Cet article est le premier d’une série consacrée à l’histoire économique du Canada. Bien que les articles qui suivent décrivent l’histoire économique canadienne par régions, le pays demeure, à travers l’histoire, une seule et même unité économique. (Voir aussi : Histoire économique du Canada atlantique, Histoire économique du Canada central et Histoire économique de l’Ouest canadien.)

Aperçu de l’histoire économique du Canada

Au début, le commerce de la fourrure engendre une économie unique fondée sur le commerce transcontinental. À partir de la Confédération, en 1867, les capitaux et les travailleurs peuvent se déplacer librement d’une région à l’autre, ce à quoi contribue l’amélioration des moyens de transport, comme les lignes de chemin de fer entre 1867 et 1915 (voir Histoire des chemins de fer), les autoroutes et les réseaux de pipelines après 1945. Les provinces deviennent des marchés et des fournisseurs importants les unes pour les autres. Par conséquent, une vague d’investissements dans une région comme les Prairies occidentales peut avoir des répercussions positives à la grandeur du pays, tandis qu’un marasme économique dans l’industrie de la fabrication en Ontario devient un marasme pour tout le Canada.

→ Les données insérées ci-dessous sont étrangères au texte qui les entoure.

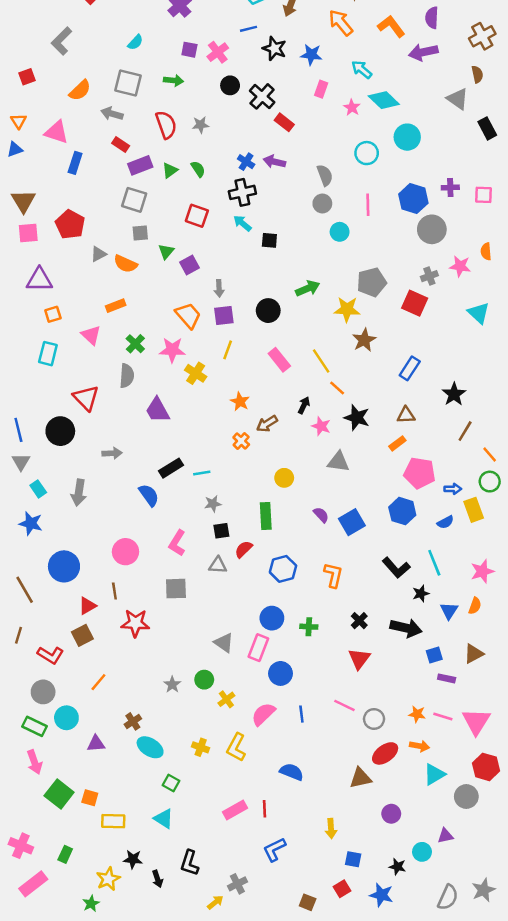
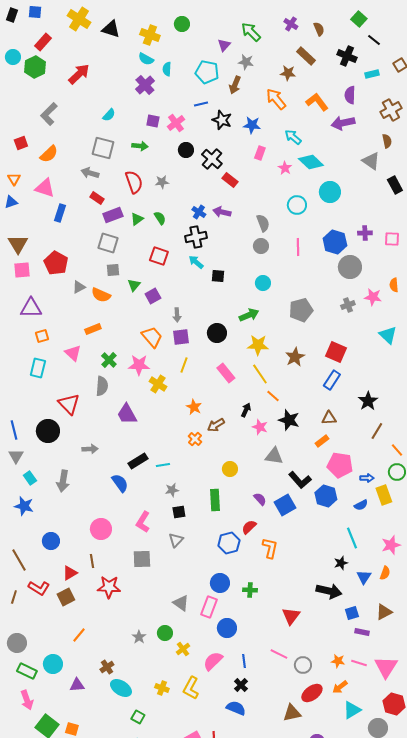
orange semicircle: (80, 90) -> (49, 154), moved
cyan circle: (340, 232) -> (263, 283), moved
red square: (415, 303) -> (336, 352), moved
yellow star: (347, 309) -> (258, 345), moved
red semicircle: (244, 549) -> (249, 527), moved
gray triangle: (218, 565) -> (176, 540), turned -49
blue circle: (64, 566) -> (51, 541), size x0.7
black L-shape: (396, 568) -> (300, 480), moved
black cross: (359, 621) -> (241, 685), moved
red L-shape: (50, 655) -> (39, 588), moved
gray circle: (43, 692) -> (17, 643), moved
orange arrow: (420, 746) -> (340, 687), turned 133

Vers 1980, la plupart des Canadiens sont devenus des citadins et la majorité des travailleurs sont des cols blancs occupant un emploi dans le secteur des services (voir urbanisation). Les inégalités de revenus, de niveau de vie et de mode de vie sont moins grandes, surtout après 1945 (voir Répartition des revenus). Toutefois, les économies régionalessont encore très différentes. L’industrie manufacturière est concentrée en Ontario et au Québec, tandis que les quatre provinces occidentales génèrent d’importants surplus de matières premières. Après 1945, le niveau de vie dans les provinces de l’Atlantique demeure assez bas comparativement aux autres provinces et les perspectives économiques y sont moins bonnes. En partie pour cette raison, les subventions interrégionales s’inscrivent profondément dans le mode de vie canadien (voir Paiements de péréquation).

Histoire économique

L’histoire économique comprend l’étude de l’évolution de l’économie et celle des institutions économiques. Elle remonte au 19e siècle et emprunte des éléments à la science économique, à l’histoire, à la géographie et aux sciences politiques. Il ne faut pas la confondre avec l’histoire des idées économiques ni avec les interprétations générales de l’histoire fondées sur les forces économiques.

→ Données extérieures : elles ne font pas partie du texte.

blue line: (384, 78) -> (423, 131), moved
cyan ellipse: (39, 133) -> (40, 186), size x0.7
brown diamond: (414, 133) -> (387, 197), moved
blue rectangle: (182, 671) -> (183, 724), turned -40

D’importantes contributions sont apportées à l’histoire économique du Canada au cours des années 1920 et 1930 par des économistes comme Harold Innis et des historiens comme Donald Creighton, qui soulignent l’importance de ce qu’ils appellent « les produits de première nécessité », dont les marchés se trouvent à l’étranger (voir Théorie des principales ressources). Soulignant aussi l’importance des caractéristiques géographiques du Canada, comme le Bouclier canadien et le réseau hydrographique du fleuve Saint-Laurent et des Grands Lacs, ils analysent les interactions entre les ressources, les marchés extérieurs et l’arrivée d’immigrants et d’investissements venant de l’étranger. La croissance régionale est envisagée en lien avec les produits de première nécessité.

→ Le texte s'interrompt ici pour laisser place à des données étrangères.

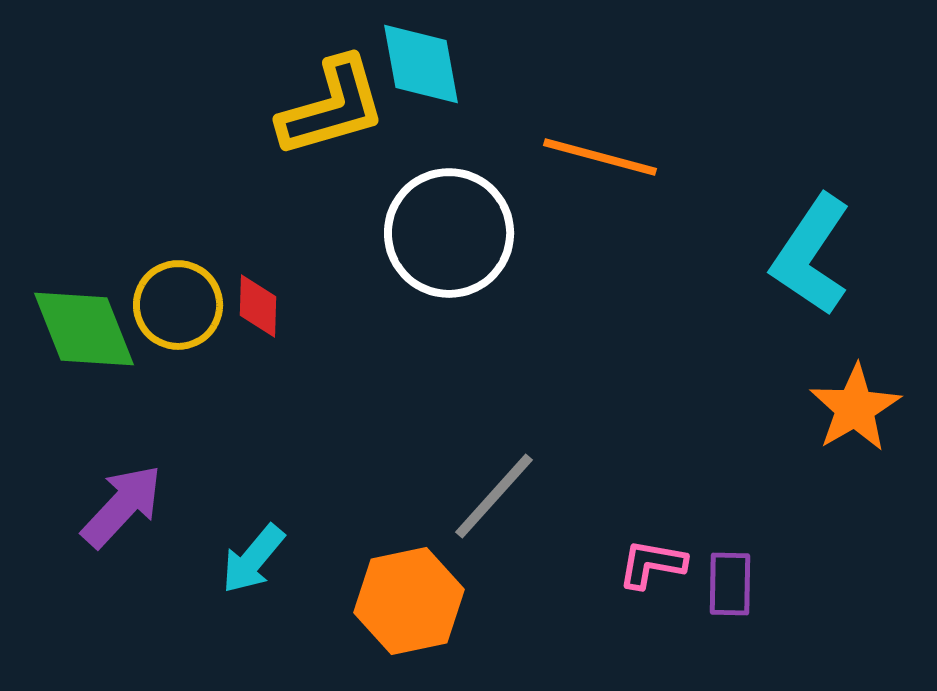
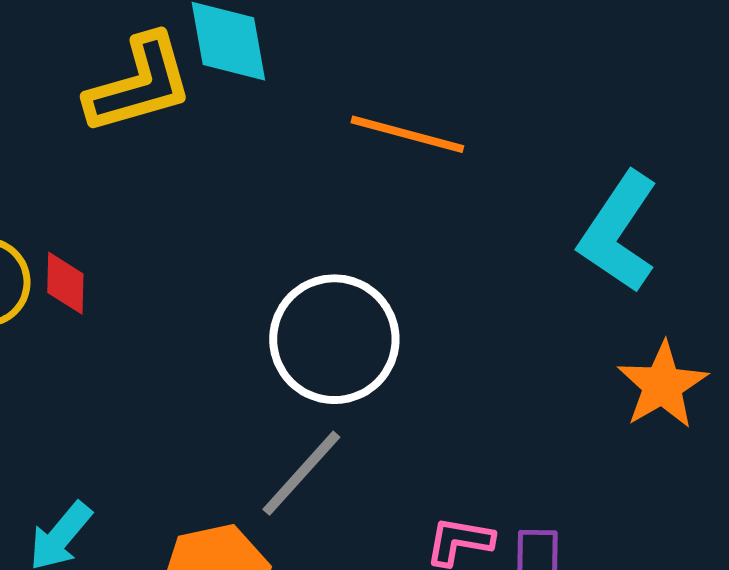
white circle: (449, 233) -> (334, 339), moved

Ces travaux sont par la suite complétés par de nouvelles approches fondées sur la science économique et les statistiquesmodernes. Certains travaux réalisés en histoire des travailleurs, de la croissance urbaine, des affaires et du développement industriel du Canada central s’insèrent mal dans la théorie des principales ressources. Simultanément, les historiens géographes publient de précieux travaux sur les différents types de peuplement et de développement des villes, tandis que l’histoire régionale, où les théoriciens des principales ressources ne voyaient qu’un élément de l’édification de la nation, devient un outil d’affirmation régionale, particulièrement au Québec et dans les provinces de l’Atlantique. En histoire des affaires et du travail, et dans plusieurs autres domaines, des penseurs marxistes côtoient des chercheurs aux idéologies très différentes.